* What is being asked: Starting from the line in which "Корреспондент.net" appears, output every line down to the last line of the data below, exactly and without anything more.

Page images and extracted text
= = =

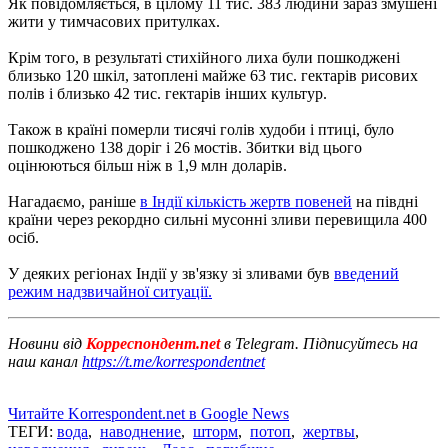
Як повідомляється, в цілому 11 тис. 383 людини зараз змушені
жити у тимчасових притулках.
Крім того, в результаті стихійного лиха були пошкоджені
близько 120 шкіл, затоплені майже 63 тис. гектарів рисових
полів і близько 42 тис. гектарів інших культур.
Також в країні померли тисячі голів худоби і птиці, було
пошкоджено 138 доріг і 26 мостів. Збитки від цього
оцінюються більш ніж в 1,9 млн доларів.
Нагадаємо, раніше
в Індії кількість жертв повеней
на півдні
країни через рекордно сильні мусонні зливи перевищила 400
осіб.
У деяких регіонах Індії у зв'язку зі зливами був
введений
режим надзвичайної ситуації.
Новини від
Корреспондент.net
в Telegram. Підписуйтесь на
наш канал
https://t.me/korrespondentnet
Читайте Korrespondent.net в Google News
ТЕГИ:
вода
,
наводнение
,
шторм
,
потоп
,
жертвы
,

= = =

* Answer to this task:
Корреспондент.net
в Telegram. Підписуйтесь на
наш канал
https://t.me/korrespondentnet
Читайте Korrespondent.net в Google News
ТЕГИ:
вода
,
наводнение
,
шторм
,
потоп
,
жертвы
,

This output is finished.